Here’s an easy one: Both Joe Biden and Donald Trump will put their respective feet in their respective mouths at least a half dozen times between now and December.
Another easy guess: University of Georgia fans will assume a “three-peat” national football championship is in the offing come September. (TCU fans will NOT share that prediction.)
Someone somewhere will find yet another reason to unethically separate people from their money in get-rich-quick schemes. The perpetrators will end up saying something such as, “I didn’t know what was going on” as they are led away to jail.
Republicans in the House of Representatives will try really, really hard to enact legislation they feel will truly change America. Democrats in the Senate will try really, really hard to do likewise. Neither group will be successful. And it will be agony watching them try.

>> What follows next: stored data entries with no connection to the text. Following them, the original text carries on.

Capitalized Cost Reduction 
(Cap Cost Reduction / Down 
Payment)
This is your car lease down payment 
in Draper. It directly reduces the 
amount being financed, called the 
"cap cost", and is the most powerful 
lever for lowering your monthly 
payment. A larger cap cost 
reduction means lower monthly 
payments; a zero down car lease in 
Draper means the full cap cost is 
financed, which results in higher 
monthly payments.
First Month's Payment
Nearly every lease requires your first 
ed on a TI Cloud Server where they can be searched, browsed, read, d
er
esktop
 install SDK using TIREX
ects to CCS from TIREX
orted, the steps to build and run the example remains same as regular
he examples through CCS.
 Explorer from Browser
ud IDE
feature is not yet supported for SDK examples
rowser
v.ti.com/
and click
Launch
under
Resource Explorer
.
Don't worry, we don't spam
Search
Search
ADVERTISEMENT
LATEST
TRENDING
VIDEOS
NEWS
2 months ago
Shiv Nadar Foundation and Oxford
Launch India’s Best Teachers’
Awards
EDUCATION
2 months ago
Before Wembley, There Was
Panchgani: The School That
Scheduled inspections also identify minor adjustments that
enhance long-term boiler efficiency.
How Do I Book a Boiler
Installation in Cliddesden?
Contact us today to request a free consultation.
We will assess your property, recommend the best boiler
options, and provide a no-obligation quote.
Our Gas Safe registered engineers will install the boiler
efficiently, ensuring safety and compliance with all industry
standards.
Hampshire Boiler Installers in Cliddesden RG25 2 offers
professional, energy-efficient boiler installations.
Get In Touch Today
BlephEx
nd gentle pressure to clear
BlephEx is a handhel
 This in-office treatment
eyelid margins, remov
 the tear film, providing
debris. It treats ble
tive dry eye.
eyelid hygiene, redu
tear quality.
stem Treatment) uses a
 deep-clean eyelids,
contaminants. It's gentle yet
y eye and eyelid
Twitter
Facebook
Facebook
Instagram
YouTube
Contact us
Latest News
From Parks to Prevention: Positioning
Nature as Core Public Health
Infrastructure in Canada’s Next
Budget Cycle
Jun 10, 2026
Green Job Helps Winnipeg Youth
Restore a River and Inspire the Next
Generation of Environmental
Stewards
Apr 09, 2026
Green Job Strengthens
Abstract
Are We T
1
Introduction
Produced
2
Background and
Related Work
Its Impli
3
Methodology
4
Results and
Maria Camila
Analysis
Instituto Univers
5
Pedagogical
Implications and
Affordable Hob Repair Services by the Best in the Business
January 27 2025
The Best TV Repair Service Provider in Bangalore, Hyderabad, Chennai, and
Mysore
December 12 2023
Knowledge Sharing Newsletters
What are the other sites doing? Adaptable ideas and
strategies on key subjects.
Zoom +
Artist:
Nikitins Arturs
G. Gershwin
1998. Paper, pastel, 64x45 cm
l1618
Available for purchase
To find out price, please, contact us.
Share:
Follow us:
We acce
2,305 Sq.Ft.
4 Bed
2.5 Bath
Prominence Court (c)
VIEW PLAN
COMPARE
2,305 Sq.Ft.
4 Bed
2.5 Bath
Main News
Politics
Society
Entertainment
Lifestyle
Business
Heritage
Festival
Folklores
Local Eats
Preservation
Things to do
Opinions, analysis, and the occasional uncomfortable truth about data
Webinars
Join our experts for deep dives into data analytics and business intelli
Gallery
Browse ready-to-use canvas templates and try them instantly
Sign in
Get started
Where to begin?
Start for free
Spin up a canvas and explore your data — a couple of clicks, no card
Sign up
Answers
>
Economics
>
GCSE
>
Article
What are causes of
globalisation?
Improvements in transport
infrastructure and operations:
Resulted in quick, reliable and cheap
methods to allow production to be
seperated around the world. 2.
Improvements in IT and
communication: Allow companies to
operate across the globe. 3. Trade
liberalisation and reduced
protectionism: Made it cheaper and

Joe Biden will visit the U.S./Mexico border. Oh, no, wait a minute. He already did that. So, then maybe Donald Trump and every other Republican presidential-wannabe will visit. Going out on a far, far limb, I predict that Border Czar Kamala Harris might even spend a day or two there. (Not even Nostradamus foresaw that, though.)
And, finally, 2023 will be the year I win the lottery. (Actually, I unofficially already have. Got a great family, good health, terrific friends. Don’t need millions of dollars to improve on that.)
Certainly, no earthling knows exactly what will happen as we all take another trip around the sun. Let’s just hope it’s a pleasant ride.